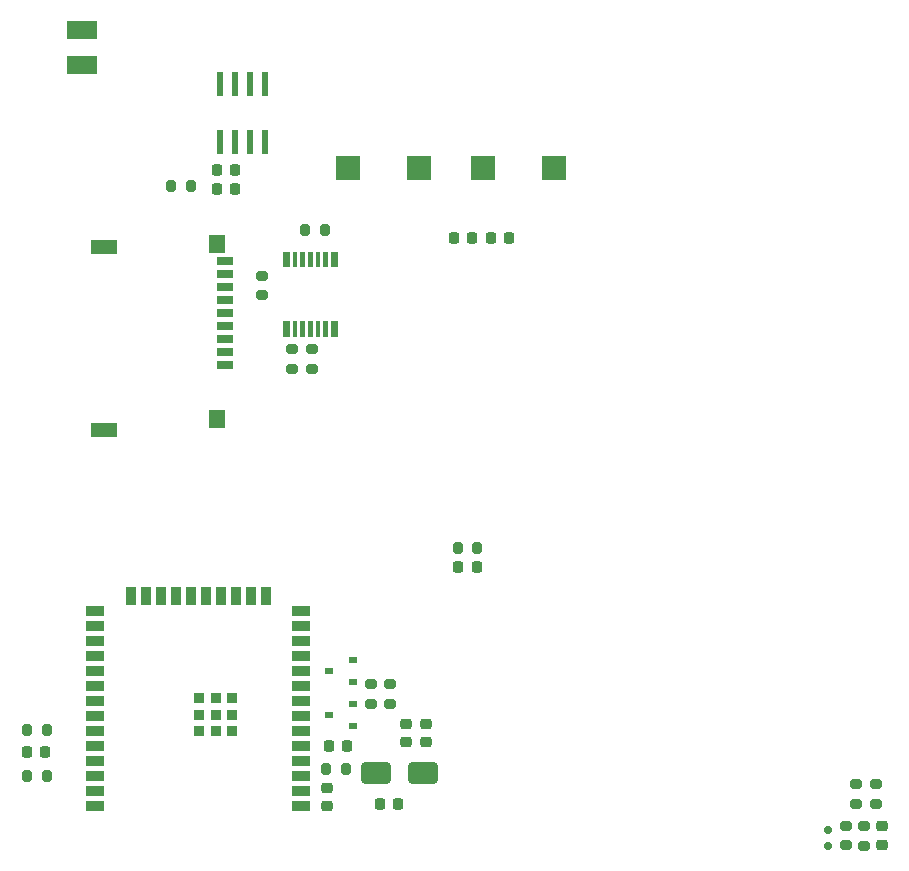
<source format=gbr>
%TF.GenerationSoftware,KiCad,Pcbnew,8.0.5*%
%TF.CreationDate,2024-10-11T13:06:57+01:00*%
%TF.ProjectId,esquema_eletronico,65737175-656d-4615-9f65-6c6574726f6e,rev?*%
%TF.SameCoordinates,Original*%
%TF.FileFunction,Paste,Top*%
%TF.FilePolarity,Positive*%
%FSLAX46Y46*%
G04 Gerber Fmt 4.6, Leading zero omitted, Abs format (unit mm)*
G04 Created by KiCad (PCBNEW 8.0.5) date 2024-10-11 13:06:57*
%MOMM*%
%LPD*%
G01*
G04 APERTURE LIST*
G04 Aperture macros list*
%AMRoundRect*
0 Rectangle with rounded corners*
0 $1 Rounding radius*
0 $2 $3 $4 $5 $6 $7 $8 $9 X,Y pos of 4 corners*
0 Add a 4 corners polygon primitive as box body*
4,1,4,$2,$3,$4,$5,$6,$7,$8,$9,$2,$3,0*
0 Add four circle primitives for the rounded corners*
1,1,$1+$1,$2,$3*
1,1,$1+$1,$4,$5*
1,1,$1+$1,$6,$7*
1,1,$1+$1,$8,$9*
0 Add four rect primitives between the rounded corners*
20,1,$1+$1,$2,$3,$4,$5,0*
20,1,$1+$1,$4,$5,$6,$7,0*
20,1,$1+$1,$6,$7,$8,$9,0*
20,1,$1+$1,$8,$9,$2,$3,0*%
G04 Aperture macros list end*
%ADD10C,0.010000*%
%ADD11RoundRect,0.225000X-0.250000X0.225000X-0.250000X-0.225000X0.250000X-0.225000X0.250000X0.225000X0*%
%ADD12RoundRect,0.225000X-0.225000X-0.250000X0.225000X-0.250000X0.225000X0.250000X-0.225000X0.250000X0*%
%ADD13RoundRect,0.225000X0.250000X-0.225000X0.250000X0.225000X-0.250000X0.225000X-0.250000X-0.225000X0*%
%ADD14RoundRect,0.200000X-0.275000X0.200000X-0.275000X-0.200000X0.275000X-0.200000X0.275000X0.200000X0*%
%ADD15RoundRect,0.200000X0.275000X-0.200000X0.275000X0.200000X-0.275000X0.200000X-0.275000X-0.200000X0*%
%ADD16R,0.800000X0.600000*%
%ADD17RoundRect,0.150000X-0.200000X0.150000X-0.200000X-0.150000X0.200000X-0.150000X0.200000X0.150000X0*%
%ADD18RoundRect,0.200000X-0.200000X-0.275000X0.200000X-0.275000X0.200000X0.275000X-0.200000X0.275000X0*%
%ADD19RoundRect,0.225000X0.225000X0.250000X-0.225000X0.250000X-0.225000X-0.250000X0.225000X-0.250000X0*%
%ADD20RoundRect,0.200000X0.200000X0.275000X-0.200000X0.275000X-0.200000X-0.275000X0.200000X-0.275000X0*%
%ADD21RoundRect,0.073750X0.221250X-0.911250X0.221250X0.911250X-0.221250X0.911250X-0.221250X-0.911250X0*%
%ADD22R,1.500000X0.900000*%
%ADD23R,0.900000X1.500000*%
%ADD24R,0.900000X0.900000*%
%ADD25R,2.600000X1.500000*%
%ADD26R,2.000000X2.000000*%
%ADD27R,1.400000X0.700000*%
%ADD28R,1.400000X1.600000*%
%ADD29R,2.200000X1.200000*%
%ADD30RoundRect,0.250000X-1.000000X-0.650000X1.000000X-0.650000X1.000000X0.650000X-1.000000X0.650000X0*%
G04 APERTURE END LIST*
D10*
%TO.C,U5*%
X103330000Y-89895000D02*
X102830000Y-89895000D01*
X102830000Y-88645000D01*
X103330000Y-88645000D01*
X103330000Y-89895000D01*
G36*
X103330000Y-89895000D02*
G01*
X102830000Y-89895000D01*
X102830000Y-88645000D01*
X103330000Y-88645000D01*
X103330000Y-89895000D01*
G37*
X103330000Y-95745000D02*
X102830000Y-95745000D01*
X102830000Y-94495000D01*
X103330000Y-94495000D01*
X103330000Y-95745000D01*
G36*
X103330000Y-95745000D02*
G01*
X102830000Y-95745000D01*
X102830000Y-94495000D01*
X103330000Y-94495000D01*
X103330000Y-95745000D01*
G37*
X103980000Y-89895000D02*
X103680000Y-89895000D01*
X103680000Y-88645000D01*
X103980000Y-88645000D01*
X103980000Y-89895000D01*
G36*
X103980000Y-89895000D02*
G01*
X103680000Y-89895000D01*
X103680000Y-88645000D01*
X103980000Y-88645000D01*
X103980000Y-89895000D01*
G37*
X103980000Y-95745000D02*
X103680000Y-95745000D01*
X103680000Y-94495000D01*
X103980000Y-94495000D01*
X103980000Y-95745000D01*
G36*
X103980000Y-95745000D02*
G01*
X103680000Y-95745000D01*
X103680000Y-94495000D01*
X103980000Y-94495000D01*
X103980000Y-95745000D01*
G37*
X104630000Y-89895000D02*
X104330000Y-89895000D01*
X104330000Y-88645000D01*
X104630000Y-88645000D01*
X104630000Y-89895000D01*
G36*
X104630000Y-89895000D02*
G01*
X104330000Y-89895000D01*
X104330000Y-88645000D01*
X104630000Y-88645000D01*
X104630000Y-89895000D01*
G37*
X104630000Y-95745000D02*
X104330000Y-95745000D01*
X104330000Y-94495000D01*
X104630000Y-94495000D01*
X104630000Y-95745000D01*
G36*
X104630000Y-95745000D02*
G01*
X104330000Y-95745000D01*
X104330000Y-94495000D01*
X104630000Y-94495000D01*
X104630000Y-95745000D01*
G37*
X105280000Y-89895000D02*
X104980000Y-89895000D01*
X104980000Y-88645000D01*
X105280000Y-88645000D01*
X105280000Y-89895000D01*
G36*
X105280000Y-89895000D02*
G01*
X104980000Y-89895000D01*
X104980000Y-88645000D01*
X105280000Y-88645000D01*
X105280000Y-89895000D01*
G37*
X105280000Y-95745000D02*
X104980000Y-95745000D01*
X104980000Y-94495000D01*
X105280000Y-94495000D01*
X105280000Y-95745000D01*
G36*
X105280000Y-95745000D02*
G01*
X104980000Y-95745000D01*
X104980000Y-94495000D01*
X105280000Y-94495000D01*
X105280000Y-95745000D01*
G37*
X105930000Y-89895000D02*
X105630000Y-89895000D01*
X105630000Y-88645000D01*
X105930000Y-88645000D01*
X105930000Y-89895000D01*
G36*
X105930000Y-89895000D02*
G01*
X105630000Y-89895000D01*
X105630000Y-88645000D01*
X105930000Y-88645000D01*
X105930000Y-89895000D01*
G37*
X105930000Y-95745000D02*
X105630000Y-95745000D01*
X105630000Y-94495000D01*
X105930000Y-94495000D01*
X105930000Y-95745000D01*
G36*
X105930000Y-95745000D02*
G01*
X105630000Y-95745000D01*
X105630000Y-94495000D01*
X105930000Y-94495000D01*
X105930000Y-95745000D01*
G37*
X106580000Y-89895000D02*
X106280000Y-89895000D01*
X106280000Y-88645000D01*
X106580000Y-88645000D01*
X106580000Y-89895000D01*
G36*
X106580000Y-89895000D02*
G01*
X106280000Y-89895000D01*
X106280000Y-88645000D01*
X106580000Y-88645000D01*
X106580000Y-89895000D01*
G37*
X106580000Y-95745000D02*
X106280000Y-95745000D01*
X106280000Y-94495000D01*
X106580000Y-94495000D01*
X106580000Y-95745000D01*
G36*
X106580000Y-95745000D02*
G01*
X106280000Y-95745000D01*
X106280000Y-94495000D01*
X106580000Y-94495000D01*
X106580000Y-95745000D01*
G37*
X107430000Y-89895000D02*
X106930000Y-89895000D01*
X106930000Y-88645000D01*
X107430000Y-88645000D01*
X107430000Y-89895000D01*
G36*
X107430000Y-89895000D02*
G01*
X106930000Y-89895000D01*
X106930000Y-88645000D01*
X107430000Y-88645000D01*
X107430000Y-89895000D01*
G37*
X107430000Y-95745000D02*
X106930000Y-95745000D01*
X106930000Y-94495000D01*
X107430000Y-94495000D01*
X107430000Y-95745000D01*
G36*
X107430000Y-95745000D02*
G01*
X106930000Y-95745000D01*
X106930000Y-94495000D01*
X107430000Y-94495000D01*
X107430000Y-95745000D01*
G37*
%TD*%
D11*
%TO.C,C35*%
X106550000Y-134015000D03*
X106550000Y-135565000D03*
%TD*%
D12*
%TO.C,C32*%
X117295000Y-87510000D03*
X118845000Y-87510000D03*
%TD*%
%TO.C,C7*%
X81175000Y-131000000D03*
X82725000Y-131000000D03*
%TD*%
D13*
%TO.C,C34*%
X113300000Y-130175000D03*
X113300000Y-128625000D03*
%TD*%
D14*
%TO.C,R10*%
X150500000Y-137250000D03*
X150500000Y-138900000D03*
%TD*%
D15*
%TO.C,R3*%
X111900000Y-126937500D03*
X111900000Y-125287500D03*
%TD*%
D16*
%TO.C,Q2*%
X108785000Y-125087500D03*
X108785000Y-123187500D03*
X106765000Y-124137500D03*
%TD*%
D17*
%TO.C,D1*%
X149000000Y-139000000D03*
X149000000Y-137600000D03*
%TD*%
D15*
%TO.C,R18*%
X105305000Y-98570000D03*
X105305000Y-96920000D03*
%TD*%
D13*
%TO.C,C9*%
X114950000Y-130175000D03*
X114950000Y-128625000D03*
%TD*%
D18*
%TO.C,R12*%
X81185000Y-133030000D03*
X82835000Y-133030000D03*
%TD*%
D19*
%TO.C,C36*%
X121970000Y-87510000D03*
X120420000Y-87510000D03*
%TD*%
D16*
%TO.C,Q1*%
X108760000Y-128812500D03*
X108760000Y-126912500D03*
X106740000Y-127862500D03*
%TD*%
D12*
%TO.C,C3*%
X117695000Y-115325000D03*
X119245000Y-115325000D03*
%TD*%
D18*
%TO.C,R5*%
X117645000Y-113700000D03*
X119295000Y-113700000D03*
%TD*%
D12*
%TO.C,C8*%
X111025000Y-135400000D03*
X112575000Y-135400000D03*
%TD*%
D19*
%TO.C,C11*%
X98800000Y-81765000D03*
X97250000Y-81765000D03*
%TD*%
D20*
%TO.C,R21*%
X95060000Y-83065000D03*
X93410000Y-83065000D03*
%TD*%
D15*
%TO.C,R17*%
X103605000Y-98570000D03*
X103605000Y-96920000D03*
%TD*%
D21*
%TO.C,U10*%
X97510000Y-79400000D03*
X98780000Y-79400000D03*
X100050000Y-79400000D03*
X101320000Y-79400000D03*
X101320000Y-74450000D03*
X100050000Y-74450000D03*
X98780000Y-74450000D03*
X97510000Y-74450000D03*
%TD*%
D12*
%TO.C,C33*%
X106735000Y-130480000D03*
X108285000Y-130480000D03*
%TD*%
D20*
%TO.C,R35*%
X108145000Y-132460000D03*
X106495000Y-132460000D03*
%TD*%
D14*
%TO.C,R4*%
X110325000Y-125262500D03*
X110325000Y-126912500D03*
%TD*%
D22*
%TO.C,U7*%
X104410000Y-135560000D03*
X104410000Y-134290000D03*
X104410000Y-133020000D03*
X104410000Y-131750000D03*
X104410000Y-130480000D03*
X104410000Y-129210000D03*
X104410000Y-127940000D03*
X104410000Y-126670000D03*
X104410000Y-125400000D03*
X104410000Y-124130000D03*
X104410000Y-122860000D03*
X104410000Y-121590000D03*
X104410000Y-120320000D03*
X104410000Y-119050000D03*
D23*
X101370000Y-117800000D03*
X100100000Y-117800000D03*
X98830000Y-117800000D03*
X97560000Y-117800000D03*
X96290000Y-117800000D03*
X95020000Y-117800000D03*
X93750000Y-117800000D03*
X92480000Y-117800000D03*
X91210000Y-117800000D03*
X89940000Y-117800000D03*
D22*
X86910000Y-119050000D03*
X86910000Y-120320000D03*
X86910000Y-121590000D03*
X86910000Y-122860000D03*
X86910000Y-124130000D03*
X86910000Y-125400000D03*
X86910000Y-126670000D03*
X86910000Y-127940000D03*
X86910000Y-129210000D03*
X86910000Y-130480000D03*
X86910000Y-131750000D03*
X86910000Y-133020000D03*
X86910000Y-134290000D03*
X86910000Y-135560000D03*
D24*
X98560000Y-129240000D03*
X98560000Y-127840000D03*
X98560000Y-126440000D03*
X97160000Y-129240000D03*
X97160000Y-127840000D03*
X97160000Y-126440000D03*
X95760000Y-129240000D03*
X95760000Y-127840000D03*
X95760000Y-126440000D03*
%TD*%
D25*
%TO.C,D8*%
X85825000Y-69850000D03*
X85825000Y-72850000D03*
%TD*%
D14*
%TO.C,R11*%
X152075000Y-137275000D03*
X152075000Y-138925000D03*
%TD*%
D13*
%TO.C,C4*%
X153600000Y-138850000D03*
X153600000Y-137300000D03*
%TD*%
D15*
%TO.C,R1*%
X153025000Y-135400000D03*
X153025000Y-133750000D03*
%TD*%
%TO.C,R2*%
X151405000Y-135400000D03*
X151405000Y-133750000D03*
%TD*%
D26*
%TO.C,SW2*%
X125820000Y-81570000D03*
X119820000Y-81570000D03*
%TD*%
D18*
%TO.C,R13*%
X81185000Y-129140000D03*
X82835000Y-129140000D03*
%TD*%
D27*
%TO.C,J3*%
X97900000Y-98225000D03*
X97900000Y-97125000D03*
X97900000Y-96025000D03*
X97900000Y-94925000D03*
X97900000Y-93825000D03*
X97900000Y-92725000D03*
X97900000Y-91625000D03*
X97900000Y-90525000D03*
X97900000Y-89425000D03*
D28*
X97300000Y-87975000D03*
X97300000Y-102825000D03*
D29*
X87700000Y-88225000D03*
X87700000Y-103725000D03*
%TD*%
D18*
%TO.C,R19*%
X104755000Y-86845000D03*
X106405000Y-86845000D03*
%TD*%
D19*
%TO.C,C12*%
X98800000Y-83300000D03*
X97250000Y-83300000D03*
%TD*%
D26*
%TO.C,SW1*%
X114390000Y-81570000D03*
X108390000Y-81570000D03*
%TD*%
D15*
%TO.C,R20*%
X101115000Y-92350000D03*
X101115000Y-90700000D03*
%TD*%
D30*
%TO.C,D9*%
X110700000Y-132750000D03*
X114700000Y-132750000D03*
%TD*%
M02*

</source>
┄┄┄┄┄┄
▶ _What to work on_: Filter the data above down to lines with the word "rounded", and copy them.

▶ _Answer space_:
0 Rectangle with rounded corners*
0 Add four circle primitives for the rounded corners*
0 Add four rect primitives between the rounded corners*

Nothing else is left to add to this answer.